Post-Brexit, the government will be free to change the tax laws at will. The prime minister has already hinted at this possibility. In September, Johnson claimed that his government has proposed “the most competitive tax rates” in the western hemisphere. Radical tax reforms that drive down corporate tax rates and do away with several regulations governing tax evasion seem to be in the offing.
How is the EU reacting?
Johnson’s deal is unlikely to impress the European leadership. The EU president, Donald Tusk, has categorically stated that the leadership is not convinced with the deal even though they are “open” to negotiate. Even the Brexit committee in the European Parliament has proclaimed that the plan is not “even remotely acceptable”.
The decision to accept or reject Johnson’s Brexit proposal will be taken by the European Council, the de facto executive arm of the EU, where the veto of even a single nation can kill the deal. Within the EU, the biggest critic of this plan at the moment is the Irish prime minister Leo Varadkar who is concerned about the border with Northern Ireland once the transition period is up.
Varadkar finds Johnson’s assurances that there will not be any new infrastructure built at the Irish border, or that customs check will be done “away from the border,” dubious.

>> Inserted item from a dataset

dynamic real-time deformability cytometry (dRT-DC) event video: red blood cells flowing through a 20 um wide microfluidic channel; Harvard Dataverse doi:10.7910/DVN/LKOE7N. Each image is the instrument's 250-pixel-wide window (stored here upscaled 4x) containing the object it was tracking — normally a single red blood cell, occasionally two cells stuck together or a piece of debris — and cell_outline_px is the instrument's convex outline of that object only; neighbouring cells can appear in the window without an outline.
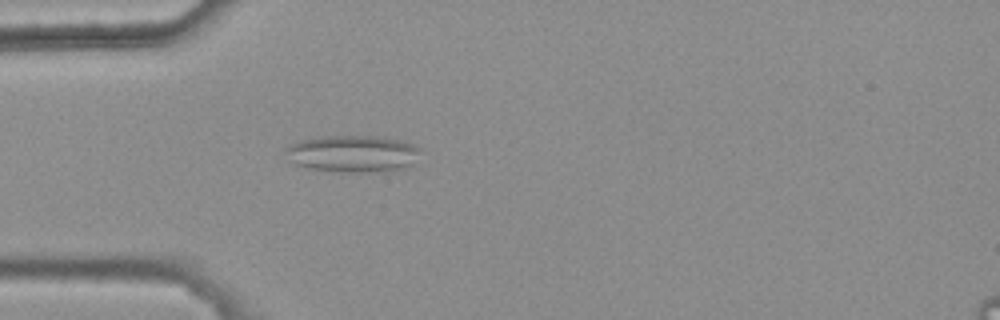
{"species": "common noctule bat (a hibernating species)", "species_latin": "Nyctalus noctula", "temperature_condition": "warm", "stored_images_in_passage": 1, "camera_frame_rate_fps": 3000, "um_per_image_px": 0.085, "animal": {"sex": "female", "body_mass_g": 25.1}, "frame": {"image": 1, "passage_image": 1, "time_ms": 0.0, "image_size_px": [1000, 320], "cell_outline_px": [[420, 148], [412, 164], [404, 168], [384, 172], [340, 172], [308, 168], [296, 164], [288, 160], [284, 148], [288, 144], [300, 140], [320, 136], [376, 136], [396, 140], [412, 144]], "centroid_in_image_um": [29.91, 13.07], "position_along_channel_um": 55.1, "area_um2": 29.07}}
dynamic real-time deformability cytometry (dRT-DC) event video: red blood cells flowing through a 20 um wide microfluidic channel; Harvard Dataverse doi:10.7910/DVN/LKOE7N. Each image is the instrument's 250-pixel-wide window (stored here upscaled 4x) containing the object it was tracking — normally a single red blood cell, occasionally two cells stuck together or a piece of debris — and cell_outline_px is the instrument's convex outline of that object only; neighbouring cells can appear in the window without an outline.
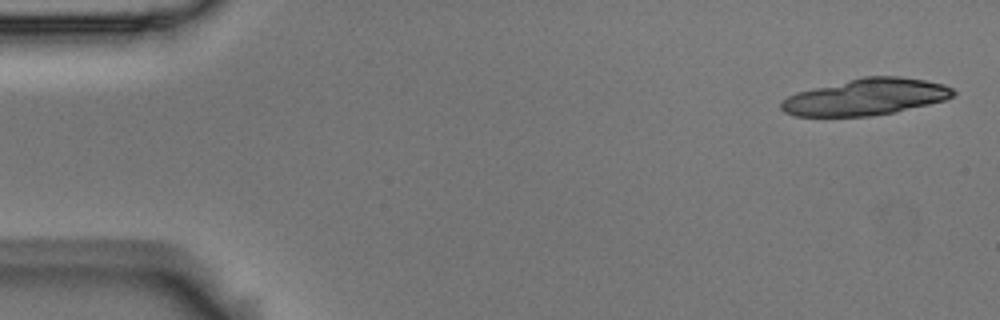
{"species": "Egyptian fruit bat (a non-hibernating species)", "species_latin": "Rousettus aegyptiacus", "temperature_condition": "room temperature", "stored_images_in_passage": 5, "camera_frame_rate_fps": 3000, "um_per_image_px": 0.085, "animal": {"sex": "male"}, "frame": {"image": 1, "passage_image": 1, "time_ms": 0.0, "image_size_px": [1000, 320], "cell_outline_px": [[956, 92], [952, 96], [944, 100], [896, 112], [872, 116], [796, 116], [784, 112], [780, 108], [780, 104], [788, 96], [796, 92], [864, 76], [900, 76], [924, 80], [944, 84], [952, 88]], "centroid_in_image_um": [73.6, 8.24], "position_along_channel_um": 11.4, "area_um2": 36.47}}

This is primarily because in case Northern Ireland ceases to be the regulatory buffer zone, or a situation arises for a no-deal Brexit, Ireland will very likely have to take upon itself the task of undertaking customs and emigration checks, for the passage of goods and people through its border into the UK.
Varadkar is also concerned about giving unilateral power, or what he calls “veto” powers, to Northern Ireland over the arrangement, especially since governments there have a history of being unstable, along with the presence of a strong Unionist tendency.
What next for Britain?
The opposition parties have already begun their offensive against Johnson’s proposals. Labour’s Jeremy Corbyn has asked his fellow legislators to vote against the deal. He attacked the deal as an attempt to do away with workers’ rights, diminishing the progressive safeguards for workers secured by Britain through membership of the EU. Responding to the deal in the House of Commons, he added that “the proposals are damaging and unrealistic”, and will only “destroy” the economy of the UK and the Good Friday Agreement.

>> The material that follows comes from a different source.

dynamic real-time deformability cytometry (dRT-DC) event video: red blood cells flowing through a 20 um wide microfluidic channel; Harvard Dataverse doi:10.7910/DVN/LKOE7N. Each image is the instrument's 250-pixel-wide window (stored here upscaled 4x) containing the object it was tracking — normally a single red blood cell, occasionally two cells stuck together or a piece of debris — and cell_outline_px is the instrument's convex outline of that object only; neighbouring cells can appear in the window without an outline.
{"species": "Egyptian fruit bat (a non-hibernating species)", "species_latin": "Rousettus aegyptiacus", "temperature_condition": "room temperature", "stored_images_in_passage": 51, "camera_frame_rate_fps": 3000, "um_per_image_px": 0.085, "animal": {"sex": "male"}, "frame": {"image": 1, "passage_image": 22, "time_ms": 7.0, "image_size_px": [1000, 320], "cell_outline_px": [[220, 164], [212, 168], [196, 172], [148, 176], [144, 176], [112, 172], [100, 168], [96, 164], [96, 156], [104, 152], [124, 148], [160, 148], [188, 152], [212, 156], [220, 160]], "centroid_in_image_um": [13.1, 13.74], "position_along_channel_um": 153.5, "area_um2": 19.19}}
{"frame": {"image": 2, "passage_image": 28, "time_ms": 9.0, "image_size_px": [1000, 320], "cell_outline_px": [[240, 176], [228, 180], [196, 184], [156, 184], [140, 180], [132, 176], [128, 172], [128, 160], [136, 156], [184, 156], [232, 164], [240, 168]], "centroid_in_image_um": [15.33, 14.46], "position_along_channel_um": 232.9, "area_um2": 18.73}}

Labour has recently accepted Corbyn’s plan to hold a second referendum with a “credible” Brexit deal, along with an option to remain in the EU to be held after a general election. The party is also planning to work with other opposition parties and even rebel government MPs to pass a vote of no-confidence against the Johnson government and form a new transitional one to push forth the plan for a second vote on Brexit.
Leader of the Liberal Democratic Party Jo Swinson also voiced similar concerns, while highlighting the damage Johnson’s deal could do to the fragile peace in Northern Ireland. Swinson had earlier spoken about the nearly 3.6 million European citizens working or living in the UK, and the prohibitive cost of applying for a “settled” status in the country and acquiring a passport for the large majority of them.
Meanwhile, the “Remain” campaigners have approached the court to further pressure the Johnson government to abide by the recently passed legislation that prevents a no-deal Brexit. A legal challenge has been filed in the Court of Sessions in Scotland against the prime minister to judge whether or not he is liable to be jailed in case he acts against the “Benn Act” passed by Parliament last month that explicitly commands the government to extend the deadline to prevent a no-deal Brexit. The court case comes as a response to Johnson’s public statements, wherein he claimed that he would rather be “dead in a ditch” than actually extend the deadline for Brexit.